# All purpose seasoning....



## mrsurly (Mar 20, 2015)

I'm looking for a good, all purpose seasoning to make for a base for all my meat products. I have seen some where it is just things like salt, pepper, garlic powder and a few herbs but the videos never tell you how much of what to use. Any suggestions?

Thanks a ton


----------



## timberjet (Mar 20, 2015)

Jeff's rub is good on everything and the few bucks it costs keeps this site up and running. The BBQ sauce aint bad either. Plus you get some other recipe's now days and some other perks.


----------



## daveomak (Mar 20, 2015)

I use Montreal Steak and Old Bay for my base seasonings and Mrs. Dash blends of herbs and spices, ( which has no salt )...


----------



## sota d (Mar 20, 2015)

Recommend spending a few bucks for Jeffs recipes. Like Timberjet, I put his rub on just about everything and it's always a hit. You'll get some good recipes and it's a win-win for everyone. Happy smokin', David.


----------



## jirodriguez (Mar 20, 2015)

A great go-to combo that is quick and easy: Lowry's garlic salt and Tony Chachare's Creole Seasoning. I use the garlic salt as my "salt" and the Creole Seasoning as my "pepper". The combo works great on all types of meat.


----------

================

Problem A | From the seasoning thread, output the text starting with "## sota d (Mar" and going on through "jirodriguez (Mar 20, 2015)".
Problem B | In one to three sentences, explain the reasons timberjet gives in the seasoning thread for recommending Jeff's rub.
The material after this point comes from a separate source.

================

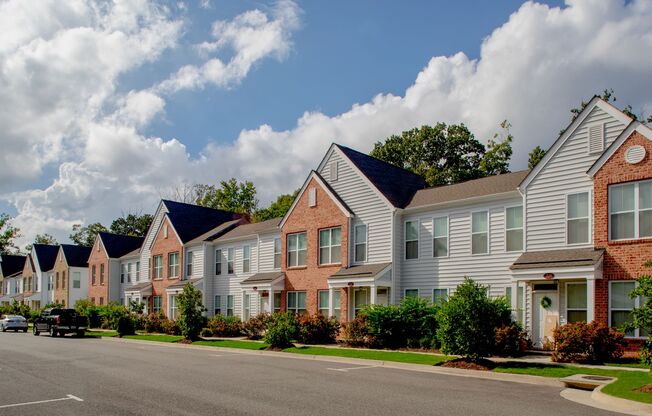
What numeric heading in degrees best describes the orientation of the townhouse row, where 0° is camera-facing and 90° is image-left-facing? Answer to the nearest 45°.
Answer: approximately 45°

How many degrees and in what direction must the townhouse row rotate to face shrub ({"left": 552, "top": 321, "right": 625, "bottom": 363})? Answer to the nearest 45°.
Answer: approximately 45° to its left

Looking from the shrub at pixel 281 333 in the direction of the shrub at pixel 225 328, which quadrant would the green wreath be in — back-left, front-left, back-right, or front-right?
back-right

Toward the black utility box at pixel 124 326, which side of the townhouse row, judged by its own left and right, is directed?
right

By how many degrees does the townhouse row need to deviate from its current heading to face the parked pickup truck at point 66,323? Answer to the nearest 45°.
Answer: approximately 90° to its right

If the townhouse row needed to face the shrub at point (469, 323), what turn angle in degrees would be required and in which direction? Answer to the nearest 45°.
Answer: approximately 45° to its left

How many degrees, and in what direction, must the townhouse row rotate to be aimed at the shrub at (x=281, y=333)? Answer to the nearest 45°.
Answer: approximately 45° to its right
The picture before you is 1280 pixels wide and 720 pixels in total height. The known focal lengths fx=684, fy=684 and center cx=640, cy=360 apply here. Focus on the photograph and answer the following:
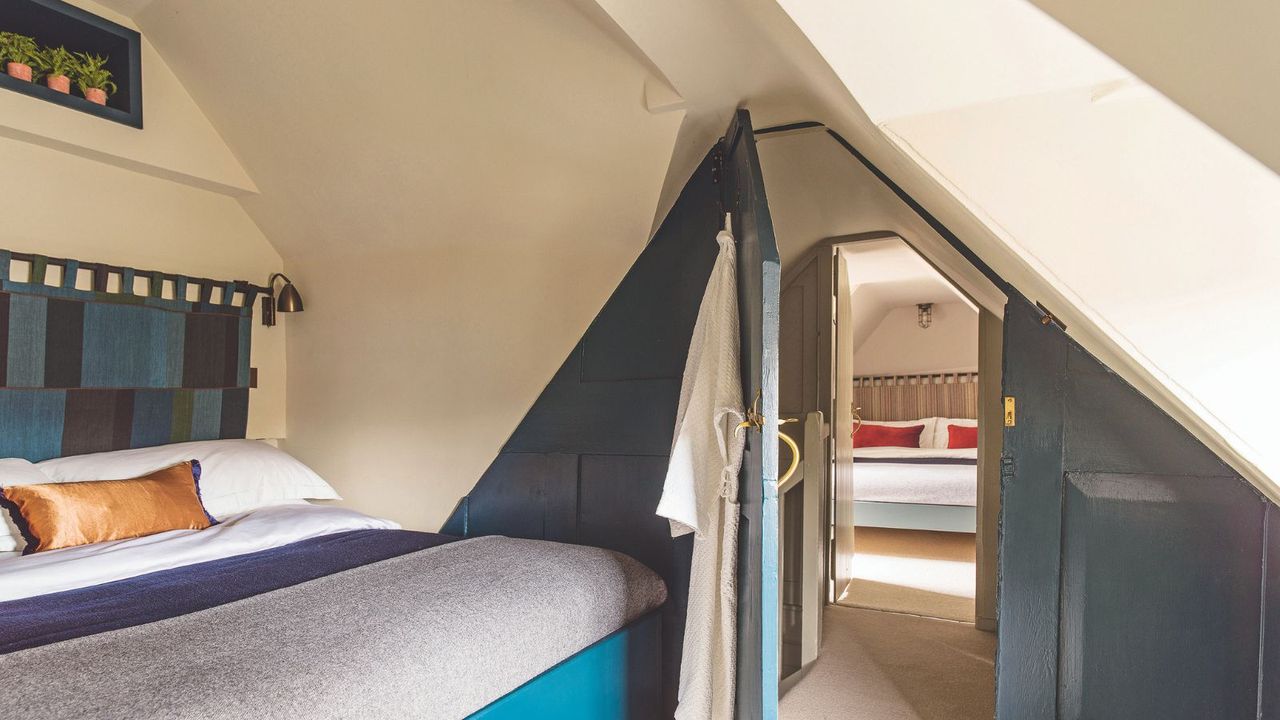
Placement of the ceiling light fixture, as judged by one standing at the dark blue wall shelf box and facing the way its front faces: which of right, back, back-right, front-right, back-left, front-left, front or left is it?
front-left

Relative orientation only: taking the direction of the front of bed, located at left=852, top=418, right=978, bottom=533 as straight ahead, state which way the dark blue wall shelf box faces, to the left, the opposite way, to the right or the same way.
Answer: to the left

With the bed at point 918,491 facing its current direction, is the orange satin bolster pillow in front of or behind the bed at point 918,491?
in front

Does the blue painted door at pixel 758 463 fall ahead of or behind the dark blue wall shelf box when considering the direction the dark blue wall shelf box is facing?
ahead

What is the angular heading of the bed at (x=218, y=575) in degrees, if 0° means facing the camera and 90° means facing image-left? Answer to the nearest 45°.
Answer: approximately 315°

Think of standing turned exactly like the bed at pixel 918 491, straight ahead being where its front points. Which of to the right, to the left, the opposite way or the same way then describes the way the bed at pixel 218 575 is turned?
to the left

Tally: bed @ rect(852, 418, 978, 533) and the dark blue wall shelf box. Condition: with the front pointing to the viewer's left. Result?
0

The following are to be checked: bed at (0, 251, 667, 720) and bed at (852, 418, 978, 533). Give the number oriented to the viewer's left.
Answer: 0

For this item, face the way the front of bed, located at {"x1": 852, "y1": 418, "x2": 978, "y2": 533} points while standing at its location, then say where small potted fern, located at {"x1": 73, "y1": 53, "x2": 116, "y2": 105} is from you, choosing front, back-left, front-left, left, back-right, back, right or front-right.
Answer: front-right
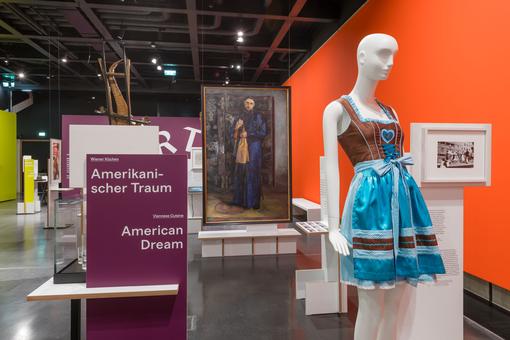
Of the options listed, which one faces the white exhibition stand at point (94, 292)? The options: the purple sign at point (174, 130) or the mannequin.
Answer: the purple sign

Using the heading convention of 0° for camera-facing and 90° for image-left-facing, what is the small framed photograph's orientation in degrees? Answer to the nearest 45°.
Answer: approximately 0°

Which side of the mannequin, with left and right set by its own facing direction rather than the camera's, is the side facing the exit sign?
back

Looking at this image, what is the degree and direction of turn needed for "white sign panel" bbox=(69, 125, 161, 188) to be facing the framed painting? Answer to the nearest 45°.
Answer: approximately 135° to its left

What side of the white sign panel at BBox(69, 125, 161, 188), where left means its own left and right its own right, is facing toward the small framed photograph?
left

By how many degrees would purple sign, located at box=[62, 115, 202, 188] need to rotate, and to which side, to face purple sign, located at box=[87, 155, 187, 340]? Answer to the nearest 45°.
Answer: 0° — it already faces it

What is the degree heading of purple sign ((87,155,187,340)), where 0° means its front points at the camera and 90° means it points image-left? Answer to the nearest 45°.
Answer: approximately 0°
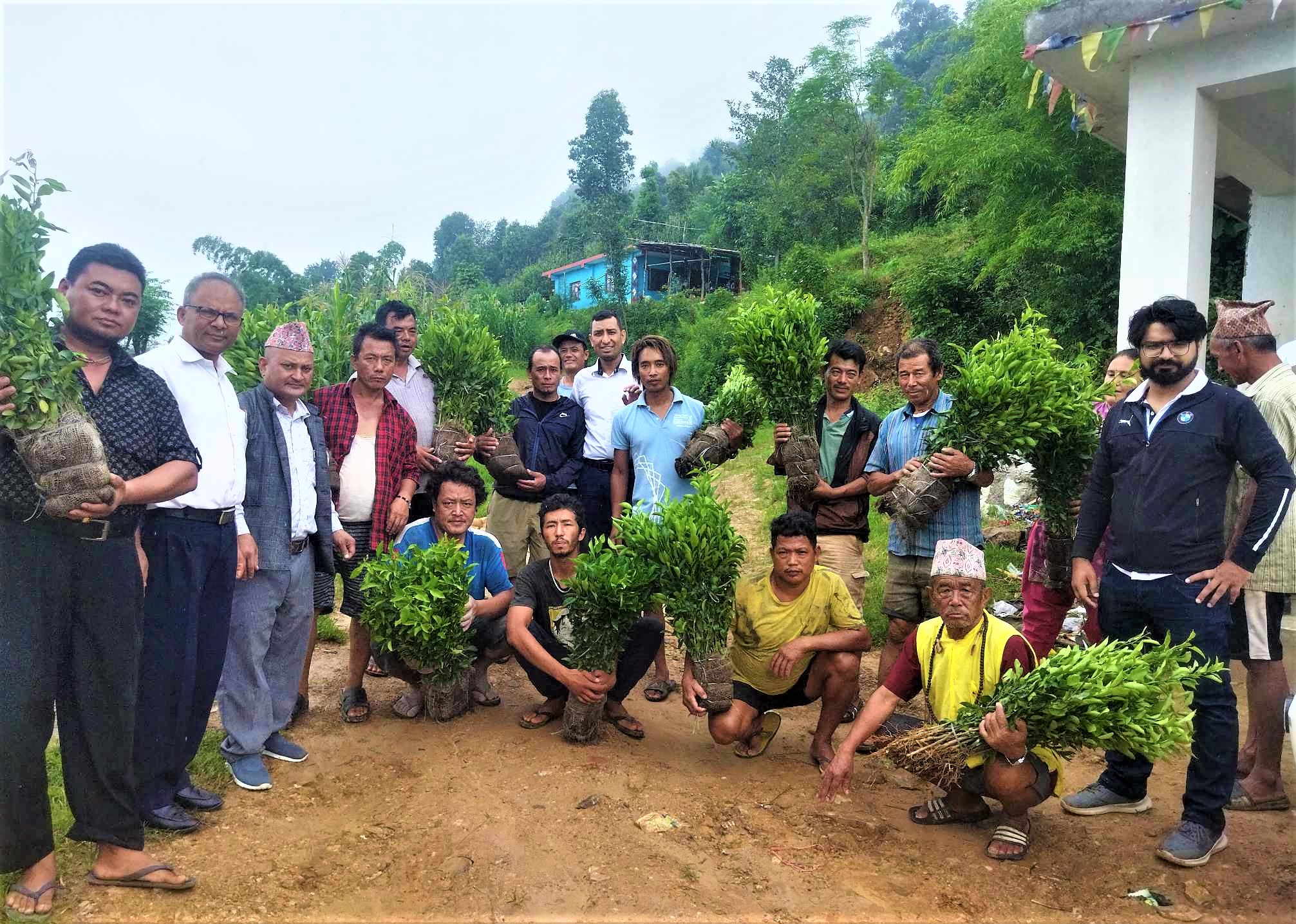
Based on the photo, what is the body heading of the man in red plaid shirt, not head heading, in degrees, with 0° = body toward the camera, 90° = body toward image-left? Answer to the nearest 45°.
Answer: approximately 0°

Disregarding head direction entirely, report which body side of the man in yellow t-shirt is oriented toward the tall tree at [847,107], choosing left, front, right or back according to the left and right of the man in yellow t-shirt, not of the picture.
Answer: back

================

Output A |
## sota d (Mar 20, 2015)

Recommend spending a few bucks for Jeffs recipes. Like Timberjet, I put his rub on just about everything and it's always a hit. You'll get some good recipes and it's a win-win for everyone. Happy smokin', David.


----------



## jirodriguez (Mar 20, 2015)

Output B | Timberjet says Jeff's rub is good on everything, and the few dollars it costs help keep the site running. Buyers also now get some other recipes and other perks.